Sur le sujet, la communication gouvernementale est verrouillée. Le ministre de la Santé a interdit à ses employés - y compris aux médecins - de parler dans les médias sans avoir été consulté son service presse au préalable. Et la méfiance semble installée au sein de la communauté scientifique : 74% des médecins ne croient pas aux statistiques officielles liées au Covid-19, selon un sondage du site d’information VTimes, repris par The Moscow Times, en date du 15 octobre dernier.

La question des décès était déjà posée, dès le printemps, par de nombreux observateurs internationaux. À l’époque, le gouvernement justifiait cet écart entre le nombre de cas et le nombre de morts par le fait que la Russie n’attribuait pas un décès au coronavirus s’il était lié à un autre problème - respiratoire, pulmonaire... Le département de la Santé affirmait d’ailleurs que, selon leur méthode de classement, 60% des personnes atteintes du Covid-19 mourraient d’autre chose, rappelle la radio américaine Wamu.

Poutine botte en touche

Le président russe Vladimir Poutine se défend en expliquant que si le nombre de morts liées au Covid-19 est plus important durant cette deuxième vague, c’est que les méthodes pour diagnostiquer les raisons du décès se sont améliorées depuis le printemps dernier, rapporte The Moscow Times. Par ailleurs, il s’est félicité, le 21 octobre dernier, du fait que “la mortalité générale a baissé de presque la moitié comparé au printemps, ce qui est, après tout, le principal indicateur de l’état du système de santé dans son ensemble”. Or, les dernières statistiques officielles disponibles remontent au mois d’août. Elles montrent effectivement un recul à ce moment-là - mais qui date d’avant la reprise de l’épidémie.
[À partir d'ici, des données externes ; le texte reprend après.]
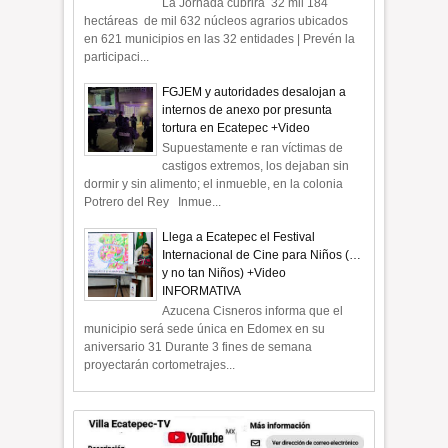
La Jornada cubrirá 32 mil 184
hectáreas de mil 632 núcleos agrarios ubicados
en 621 municipios en las 32 entidades | Prevén la
participaci...
FGJEM y autoridades desalojan a
internos de anexo por presunta
tortura en Ecatepec +Video
Supuestamente e ran víctimas de
castigos extremos, los dejaban sin
dormir y sin alimento; el inmueble, en la colonia
Potrero del Rey Inmue...
Llega a Ecatepec el Festival
Internacional de Cine para Niños (…
y no tan Niños) +Video
INFORMATIVA
Azucena Cisneros informa que el
municipio será sede única en Edomex en su
aniversario 31 Durante 3 fines de semana
proyectarán cortometrajes...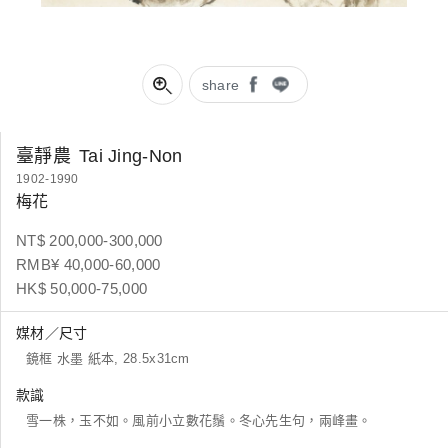
share
臺靜農
Tai Jing-Non
1902-1990
梅花
NT$ 200,000-300,000
RMB¥ 40,000-60,000
HK$ 50,000-75,000
媒材／尺寸
鏡框 水墨 紙本, 28.5x31cm
款識
雪一株，玉不如。風前小立數花鬚。冬心先生句，兩峰畫。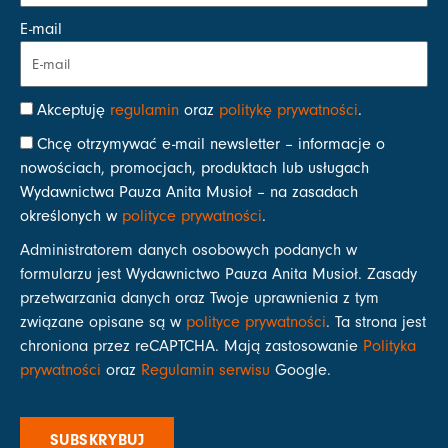
E-mail
Akceptuję
regulamin
oraz
politykę prywatności
.
Chcę otrzymywać e-mail newsletter – informacje o
nowościach, promocjach, produktach lub usługach
Wydawnictwa Pauza Anita Musioł – na zasadach
określonych w
polityce prywatności
.
Administratorem danych osobowych podanych w
formularzu jest Wydawnictwo Pauza Anita Musioł. Zasady
przetwarzania danych oraz Twoje uprawnienia z tym
związane opisane są w
polityce prywatności
. Ta strona jest
chroniona przez reCAPTCHA. Mają zastosowanie
Polityka
prywatności
oraz
Regulamin serwisu
Google.
SUBSKRYBUJ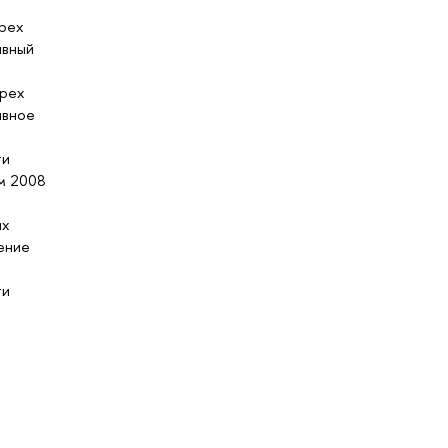
рех
ывный
трех
ывное
ти
м 2008
их
ение
ти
Or l’intensité de cette deuxième vague laisse craindre le pire. Cette fois-ci, outre les grandes villes, d’autres régions plus isolées sont durement touchées, comme l’Oural, la Sibérie, et la région frontalière avec le Kazakhstan, rapporte The Guardian. Et les témoignages du personnel soignant sont accablants. Entre manque de personnel, manque de place et même de matériel - un hôpital de l’ouest de la Russie a fait face à une dizaine de décès en une journée faute d’oxygène disponible -, la situation est critique.

Durant cette deuxième vague, les chiffres officiels pourraient, une fois de plus, être encore bien en dessous de la vérité : selon Alexeï Rakcha, de nombreux bureaux de l’état civil auraient arrêté de rendre compte des nouveaux morts, et principalement ceux des régions les plus durement touchées par l’épidémie.